**STUDY TEXT**
/---

There was some suggestion in Bruno’s New York Times obituary that that match was on the level.  Bruno decided he was going to win the title and that was that.  Pu-lease.  Professional wrestling matches are never on the level.  As someone once said, you know they’re fake because, if they really did that stuff, they’d kill somebody.  If you read Roger’s bio you find that he had had a mild heart attack shortly before the match with Bruno.  He suddenly didn’t have the stamina to wrestle long matches and may have been worried about his health in general.  So I’ve always thought the promoters decided to let Bruno win in a quick match and let the hated Rogers fall.  Rogers remained a great showman in defeat; if you look at the photos of him in Bruno’s backbreaker, he looks like the crucified Christ.  He retired soon after that.  Bruno held the title for years, a wildly popular champion, defending against all comers.

My dreams of being a strongman fell rather short of what Bruno accomplished.  (My best bench press, my senior year in high school, was 230.  Bruno benched 565, with no elbow or wrist wraps, and he paused for two seconds after he lowered the bar to his chest.)  My fascination with pro wrestling faded too (though years later my son got the bug, and we went to a match at Raleigh’s Dorton Arena featuring Rick Flair, a Buddy Rogers clone.  There was no Bruno to take him on, alas).  Bruno became a hero in Pittsburgh not really because he was a great athlete, but because he was a true strongman, a genuinely humble man, a man who never forgot his roots, a hero who stayed in the city.  He was one of those people in Pittsburgh who doesn’t need two names to identify him.  Roberto.  Franco.  Bruno.  (And Mr. Rogers.  He doesn’t need a first name.)

\---

Saved entries:
/---

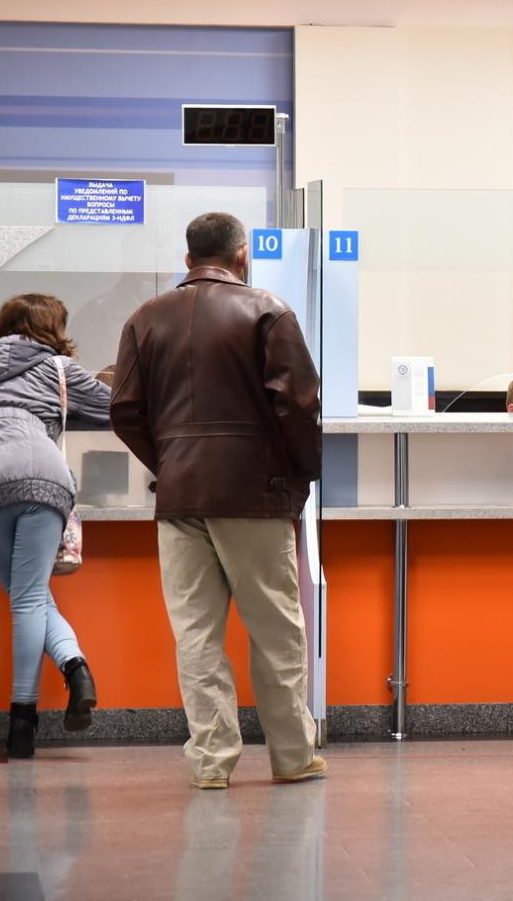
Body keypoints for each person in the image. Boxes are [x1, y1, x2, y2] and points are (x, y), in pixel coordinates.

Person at [111, 212, 326, 789]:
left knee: (196, 635)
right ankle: (292, 756)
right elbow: (299, 405)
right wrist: (299, 477)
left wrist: (170, 461)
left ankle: (211, 763)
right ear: (242, 255)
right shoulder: (268, 311)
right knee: (276, 631)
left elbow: (124, 411)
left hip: (179, 497)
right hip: (255, 494)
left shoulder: (144, 318)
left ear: (188, 260)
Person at [0, 294, 107, 759]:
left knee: (25, 597)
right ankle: (69, 672)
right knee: (32, 597)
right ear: (53, 328)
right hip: (47, 478)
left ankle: (27, 722)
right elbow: (118, 407)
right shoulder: (60, 369)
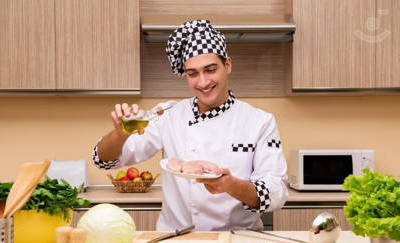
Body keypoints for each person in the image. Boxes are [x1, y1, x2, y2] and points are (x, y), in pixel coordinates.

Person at [92, 20, 288, 231]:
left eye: (210, 70)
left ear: (228, 65)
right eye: (192, 73)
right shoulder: (168, 115)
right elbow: (104, 160)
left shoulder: (260, 121)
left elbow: (276, 192)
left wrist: (231, 185)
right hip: (177, 241)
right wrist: (119, 134)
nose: (203, 83)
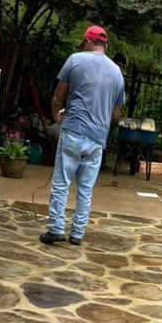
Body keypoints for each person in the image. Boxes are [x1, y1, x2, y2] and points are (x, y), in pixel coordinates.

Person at [40, 25, 125, 246]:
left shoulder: (75, 60)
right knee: (85, 189)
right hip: (97, 138)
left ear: (88, 41)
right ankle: (77, 234)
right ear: (105, 45)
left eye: (83, 43)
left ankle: (56, 229)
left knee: (62, 183)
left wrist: (57, 118)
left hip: (74, 131)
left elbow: (57, 98)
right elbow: (116, 114)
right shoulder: (117, 72)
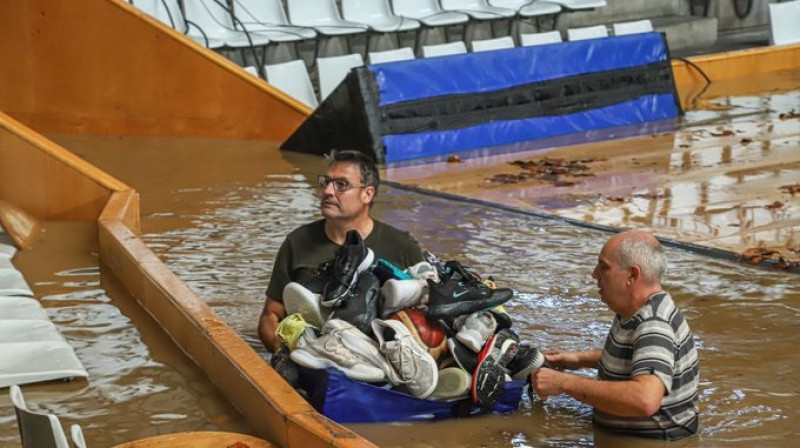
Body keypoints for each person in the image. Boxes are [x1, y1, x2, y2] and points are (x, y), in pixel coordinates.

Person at [530, 230, 699, 440]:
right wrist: (578, 359)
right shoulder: (637, 310)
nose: (594, 274)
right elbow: (635, 357)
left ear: (632, 275)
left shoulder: (653, 325)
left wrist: (564, 383)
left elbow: (645, 399)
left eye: (604, 267)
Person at [258, 150, 424, 353]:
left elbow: (425, 313)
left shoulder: (402, 246)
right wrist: (288, 356)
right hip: (308, 353)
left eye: (341, 185)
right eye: (326, 182)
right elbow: (270, 316)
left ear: (367, 194)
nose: (328, 191)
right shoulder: (297, 242)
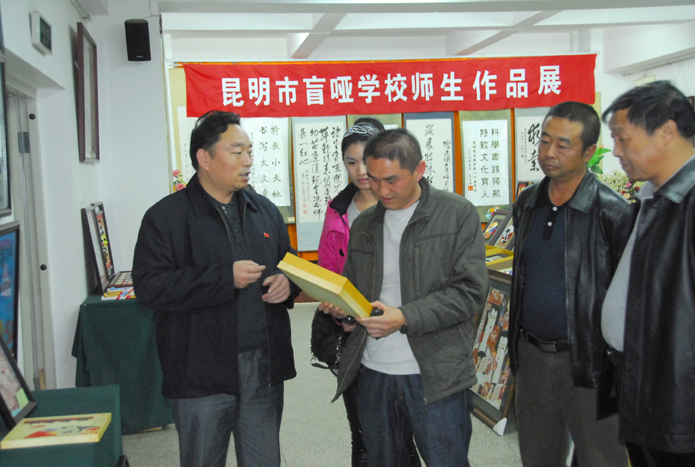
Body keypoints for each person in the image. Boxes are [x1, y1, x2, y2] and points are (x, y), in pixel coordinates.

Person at [132, 110, 300, 467]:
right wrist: (223, 278)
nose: (247, 161)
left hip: (263, 366)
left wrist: (289, 282)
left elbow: (290, 262)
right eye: (237, 152)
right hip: (200, 373)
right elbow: (150, 286)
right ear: (204, 158)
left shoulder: (264, 210)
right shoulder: (166, 217)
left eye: (250, 152)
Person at [321, 128, 488, 467]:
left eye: (392, 180)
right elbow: (357, 290)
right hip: (373, 372)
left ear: (419, 170)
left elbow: (469, 292)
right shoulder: (365, 224)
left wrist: (404, 316)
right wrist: (345, 311)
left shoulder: (456, 213)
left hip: (435, 374)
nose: (382, 190)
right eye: (374, 179)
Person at [509, 101, 630, 466]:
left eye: (563, 145)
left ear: (589, 152)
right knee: (538, 455)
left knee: (600, 457)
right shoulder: (527, 202)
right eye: (544, 141)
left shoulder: (613, 211)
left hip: (590, 362)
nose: (549, 153)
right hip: (532, 356)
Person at [600, 80, 695, 466]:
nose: (616, 151)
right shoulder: (649, 201)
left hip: (679, 405)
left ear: (667, 131)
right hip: (644, 390)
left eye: (623, 139)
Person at [317, 118, 421, 467]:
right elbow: (329, 273)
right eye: (351, 162)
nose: (361, 171)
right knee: (363, 432)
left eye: (366, 161)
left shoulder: (412, 205)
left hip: (406, 333)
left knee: (409, 435)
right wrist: (336, 306)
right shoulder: (338, 211)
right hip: (355, 335)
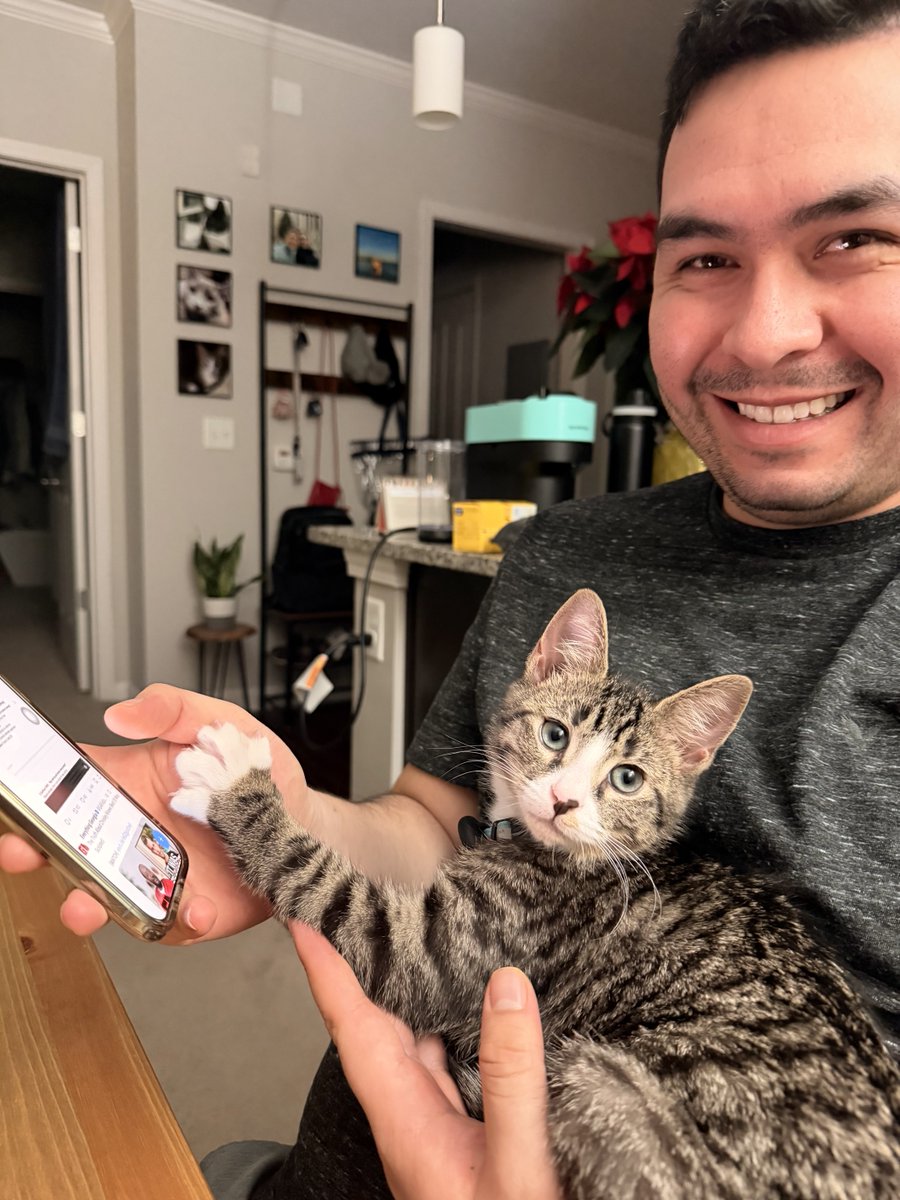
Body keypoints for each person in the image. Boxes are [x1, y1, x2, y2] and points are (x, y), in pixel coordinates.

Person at [3, 1, 900, 1196]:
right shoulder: (562, 551)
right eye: (704, 256)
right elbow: (435, 827)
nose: (769, 330)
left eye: (856, 237)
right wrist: (286, 816)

\---

**WORK INSTRUCTION**
Using the Bruno text, answer each question:
(a) What health problem did Rogers have shortly before his match with Bruno?
(b) How much did Bruno bench press?
(c) At what venue did the writer and his son see a match featuring Rick Flair?
These rows come from a separate source.

**RESULT**
(a) A mild heart attack.
(b) 565.
(c) Raleigh's Dorton Arena.